Once there was a giant named Moshup who created the Island of Martha’s Vineyard to escape violent war and fighting on the mainland. Isolated on the tiny bit of land surrounded by sea, he one day became homesick, and set out to build a bridge back to the mainland. He waded out into the Vineyard Sound and threw down a trail of giant boulders to step across. But in the middle of his effort, Moshup was bitten on the toe by a crab, and returned home to nurse his wounds. He never resumed his project, and his bridge remains unfinished. The boulders, which form a sort of sea trail between Aquinnah and Cuttyhunk, are now known as Devil’s Bridge.

Or so one version of the story goes.

On Wednesday night, Islanders gathered on folding chairs set up in a tiny room of the Vanderhoop Homestead, home of the Aquinnah Cultural Center, to watch a film that addressed the legends of Moshup from an unusual perspective — that of an outsider.

Seasonal Aquinnah resident Rose Kennedy Schlossberg is not a member of the Wampanoag Tribe that credits Moshup with the creation of their landscape. But growing up, she and her siblings were affected by the stories just the same.

“I was always interested in the mythology surrounding the creation of this area, which is very particular to the tribe,” said Ms. Schlossberg, introducing her documentary short film The Legends of Moshup.

As a child, she attended the annual pageants at which the tribal people acted out those legends. Then in her senior year at Harvard University, when Ms. Schlossberg took a personal documentary film class, she opted to explore her connection to the legends of her neighbors as part of a class project.

“The reason why I wanted to make this video was because I had been fascinated by the legends of the tribe and the heroes in this place,” she said. “I wanted to document that in a certain way, and it ended up being filtered through my family’s experience and my own childhood coming here.”

The film became not only an exploration of the tribal legends’ effect on her own family, but a testament to the oral history that has kept the stories circulating among the Wampanoag people for hundreds of years.

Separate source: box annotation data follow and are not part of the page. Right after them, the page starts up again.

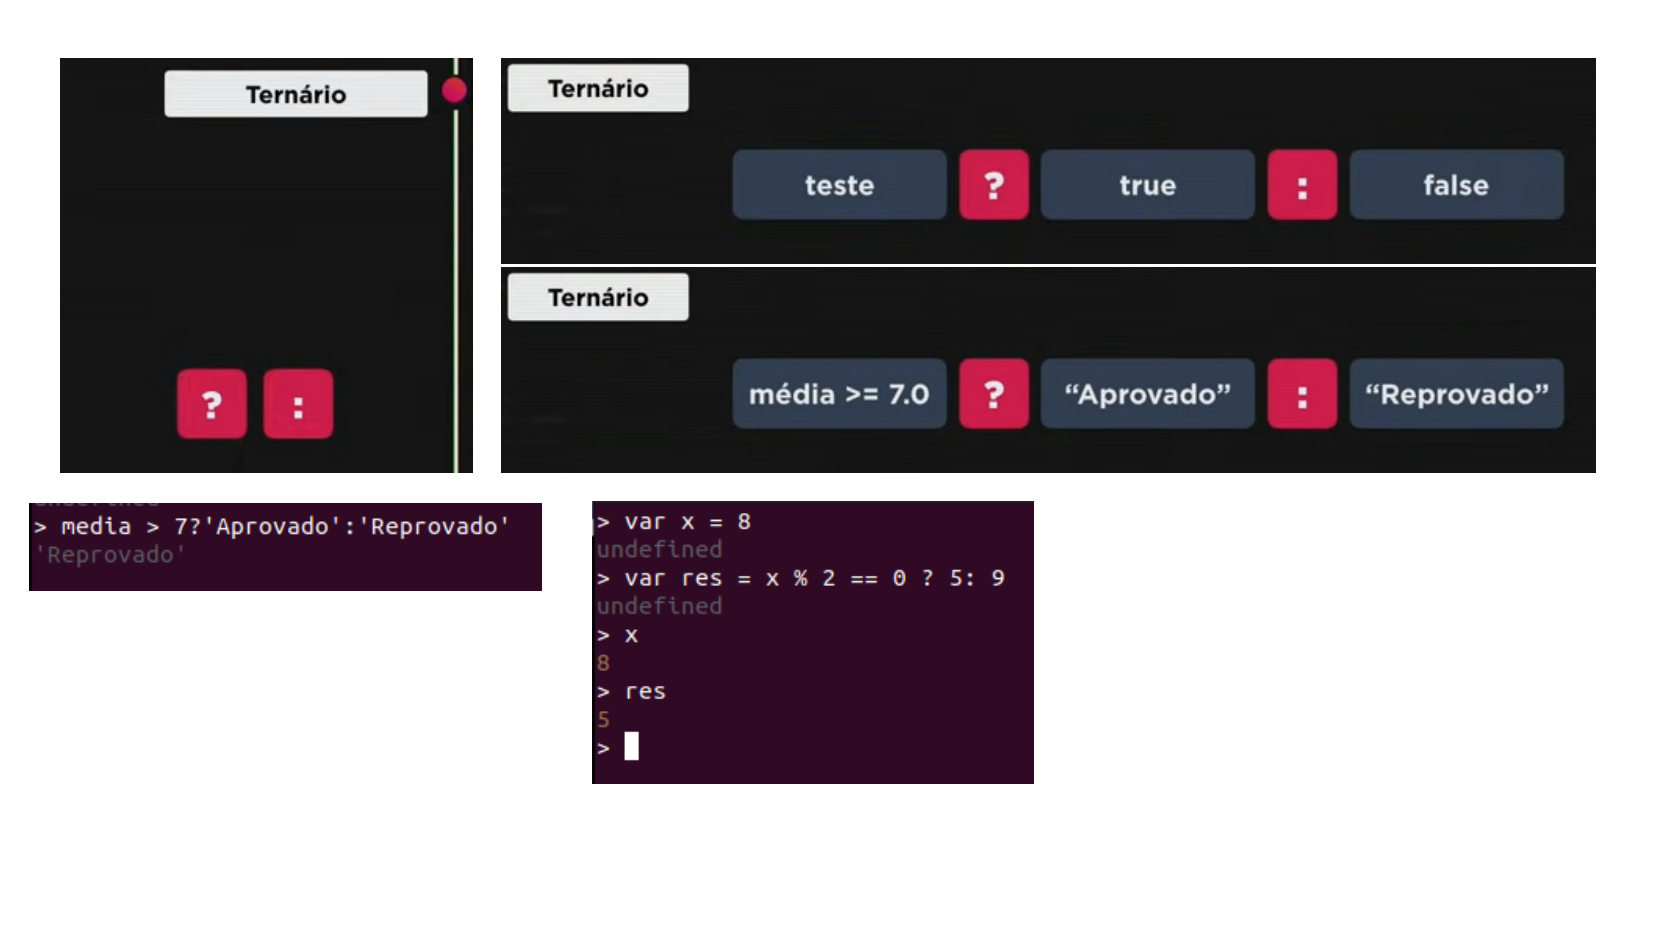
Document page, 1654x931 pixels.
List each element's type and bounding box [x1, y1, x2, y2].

picture [501, 58, 1596, 264]
picture [60, 58, 473, 473]
picture [29, 503, 542, 591]
picture [592, 501, 1034, 784]
picture [501, 267, 1596, 473]
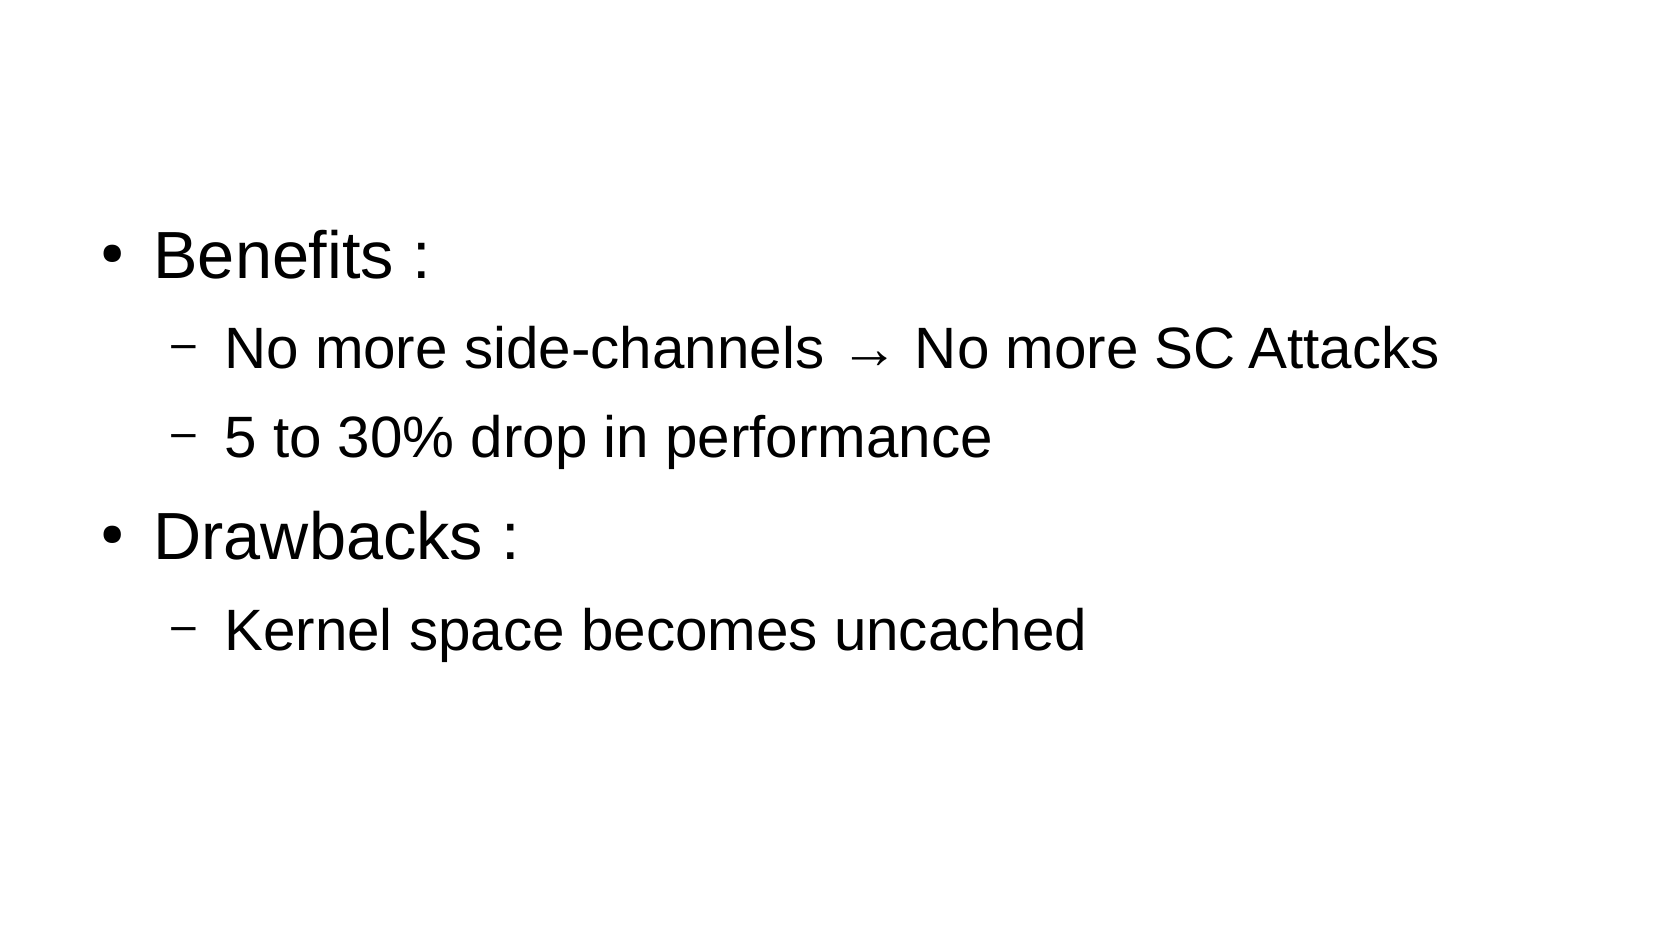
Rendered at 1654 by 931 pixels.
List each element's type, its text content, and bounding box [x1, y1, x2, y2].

The film was narrated by tribal member Adriana Ignacio, who shared a handful of Moshup’s mythic experiences and explained why legends like that of Devil’s Bridge have taken hold among the Wampanoag people for centuries. Other speakers included Ms. Schlossberg’s brother, Jack, and sister, Tatiana. who explored their own reactions to the legends. Jack, for instance, remembers being scared sleepless for nearly four years as a child after hearing stories of a Wampanoag antihero and Moshup nemesis who liked to cut out the eyelids of women so their eyes were left forever open. Later, a tribal member said that legends of Cheepee were as effective as a wooden spoon in discouraging bad behavior in her and her siblings as youngsters.

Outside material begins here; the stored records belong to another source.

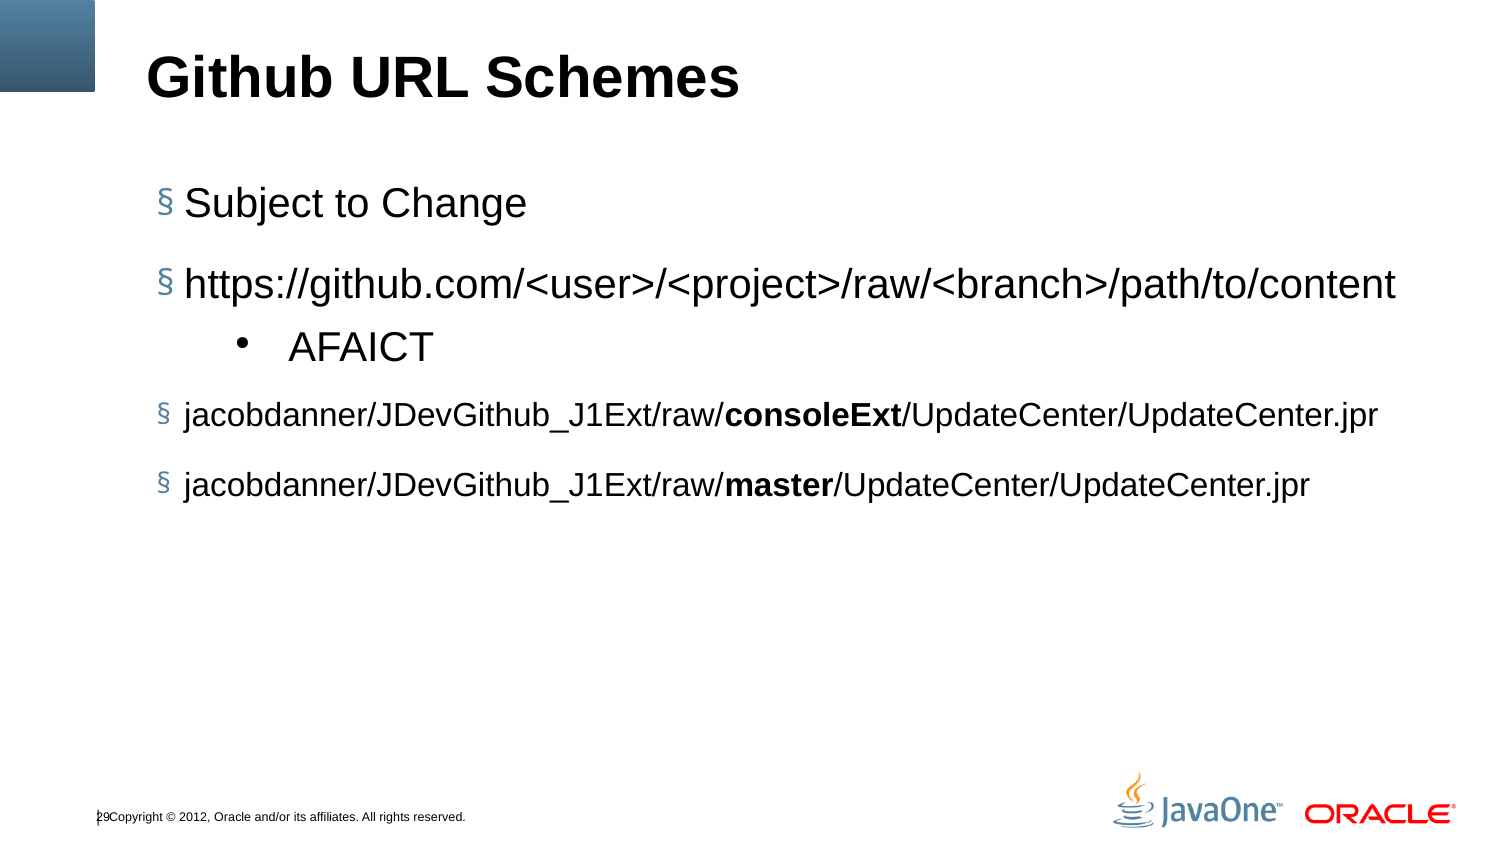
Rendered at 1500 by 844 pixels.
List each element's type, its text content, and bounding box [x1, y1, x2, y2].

list Subject to Change [131, 168, 1482, 219]
title Github URL Schemes [131, 40, 1482, 167]
picture [1095, 754, 1469, 844]
list https://github.com/<user>/<project>/raw/<branch>/path/to/content AFAICT jacobdanner/JDevGithub_J1Ext/raw/consoleExt/UpdateCenter/UpdateCenter.jpr jacobdanner/JDevGithub_J1Ext/raw/master/UpdateCenter/UpdateCenter.jpr [131, 249, 1482, 753]
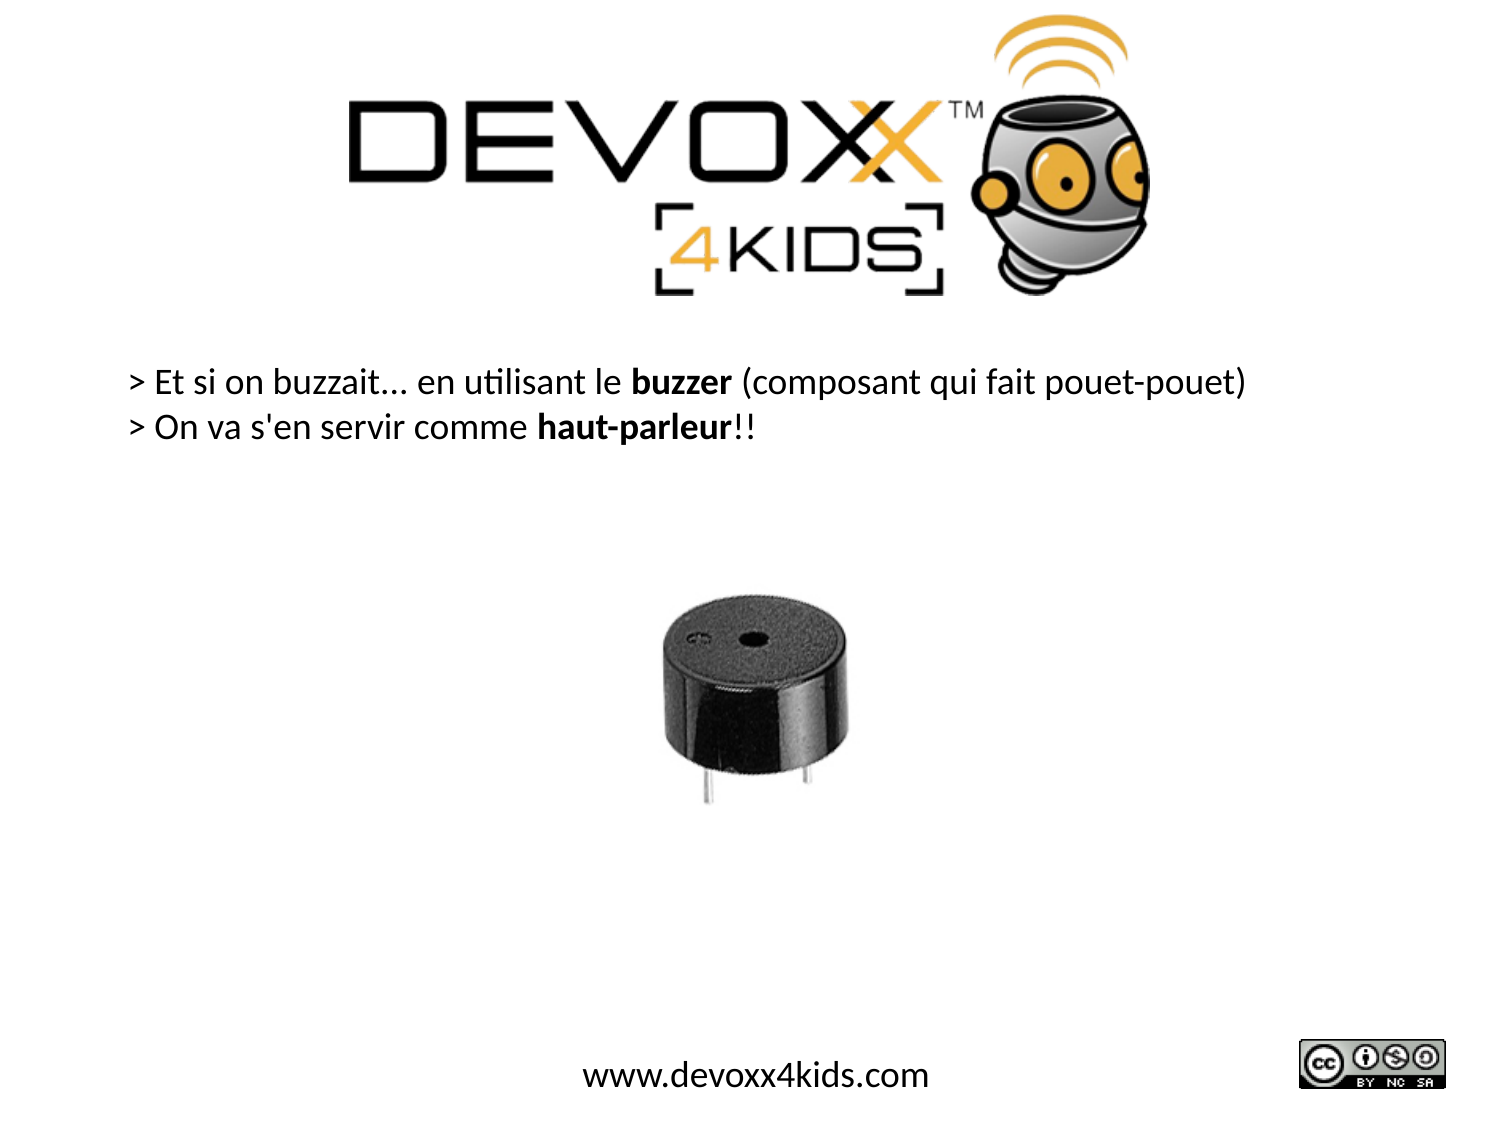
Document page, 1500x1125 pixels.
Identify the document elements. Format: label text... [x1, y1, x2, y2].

But Ms. Schlossberg didn’t claim consistency in her own family’s versions of the legends.

“Our interpretations, or memories of them would be a little bit distorted,” she said, adding that the stories aren’t necessarily meant to be consistent. Instead, they become a product of each individual’s perspective and experience.

They also serve different people in different ways.

“Different stories are used for different purposes,” said tribal member Tobias Vanderhoop in a discussion following the film screening.

“There’s the creation story of our home, but then . . . there are stories told for the purpose of helping people understand; if you’re connected to the Wampanoag community, then there’s an expectation of how you should act. Or an expectation of what you should do in your role as a man or a woman. And it would be different people who would tell these stories. So the stories may not always come out exactly the same,” he said.

But that’s the beauty of oral history, Mr. Vanderhoop said.

“I am very staunch about not having our stories written down and put into books,” he said. “Our oral tradition is a living tradition.”

Set the words to paper, and you suddenly invite conflict over whose version of events is accurate, he added.

The landscape played a large role in the legends of Moshup and in the film. In scenes wedged between interviews and narrated clips, Ms. Schlossberg captured the quiet beauty of Aquinnah. A crystal clear Witch Pond; wind blowing through the tall grasses lining a footpath through a remote field; a view of the ocean from the top of the Gay Head Lighthouse. Or the fog coming up over cliffs and sandy dunes, which Ms. Ignacio said was believed to be smoke from Moshup’s tobacco pipe. “We believe that that is Moshup, still in our presence today,” she said in the film.

Ms. Schlossberg said that the screening at the Vanderhoop Homestead will likely be the extent of her small film’s distribution. It’s available to watch online, but she said she has no plans to take it any further. But perhaps this is a first step in a filmmaking career; after graduating from Harvard in the spring, she now has plans to move to New York and work in the film industry on documentary films.

Though the film was meant to tell the story of Ms. Schlossberg’s own experiences, along with those of her family, she never turned the camera on herself. She said that while she didn’t appear onscreen, she was in the film in many ways. Her voice came through, asking questions, and, as she put it, “prodding for the right answers.”

The style she chose for the final cut was, she said, the most effective way to tell the story she hoped to tell. She explained it as keeping a part of herself invisible, but still present.

“Hearing [the stories] coming from my brother and my sister actually became a lot more interesting to me, and made it feel much more personal,” she said.